"A second point, the magazine! Baba wanted this magazine to run for five years (it ran for four eventually), but if it was only to be for four months then it was not worth starting.
"Therefore the following three questions must be carefully thought over and answered before further plans are undertaken.
(1) Are we prepared to live here for five years?
(2) Are we prepared to live harmoniously together and help Baba in his work or must he do his work alone?
(3) What is to be decided about the other 15 who want to come and live here also?

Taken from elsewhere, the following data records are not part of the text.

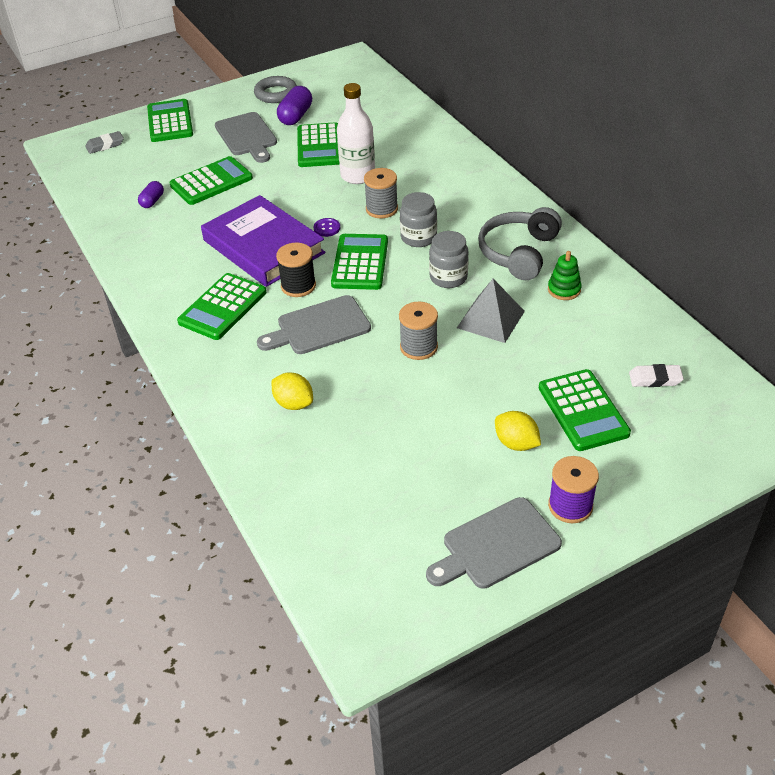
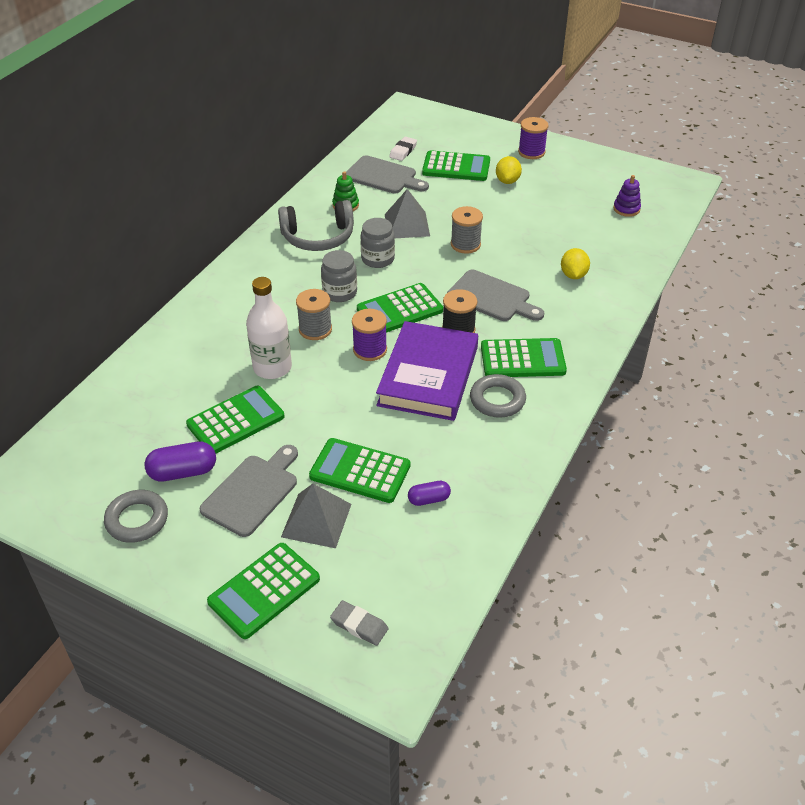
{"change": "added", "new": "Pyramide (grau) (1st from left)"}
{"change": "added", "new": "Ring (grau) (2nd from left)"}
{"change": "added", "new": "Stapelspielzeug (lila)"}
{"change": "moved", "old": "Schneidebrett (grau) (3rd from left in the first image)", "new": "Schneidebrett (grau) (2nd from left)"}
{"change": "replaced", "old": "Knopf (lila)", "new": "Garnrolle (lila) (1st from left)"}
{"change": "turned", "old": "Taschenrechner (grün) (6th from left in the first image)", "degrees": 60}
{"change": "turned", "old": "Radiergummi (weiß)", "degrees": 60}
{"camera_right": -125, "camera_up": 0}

"Am I not right in asking these questions? I must either work alone or you must help me harmoniously. I would definitely prefer you to stay and help me, but if you really think you cannot stay or that there cannot be real harmony— then it had better be good-bye.
"I have not yet started the work. The thorns are waiting to prick you. I am talking plainly to you, so don't answer without thinking. Do not let sentiment and temporary enthusiasm sway you. Once agreed and spoken, your promise must be adhered to.
"There are bound to be differences, but one or the other of you must give in. One of you must give in. That mean all of you who stay here be prepared to give in. I don't mind crises, I don't mind chaos, but I do mind disharmony. At present I have to spend my time patching things up, drawing both together on common ground instead of spending it for the work and pushing you forward. I tolerate everything. So you must do the same. Be tolerant with everyone and when you feel like rising up in a fury and having an argument with your adversary say, 'I am here for Baba and Baba wants above all else, harmony.'
"Don't you think I am right in asking you these questions?" All answered in the affirmative. "You will feel excited, jealous, proud at times — all of these qualities are there. What I say is, Give in — in spite of them. It is easier to go through fire than to give in.
“What you answer is a sacred promise to me."
Baba asked one by one to give their answer to these three questions. Needless to say, each answered that they were prepared and would do their best to live harmoniously together, to give in on points of difference and to stay for five years or longer if asked to do so.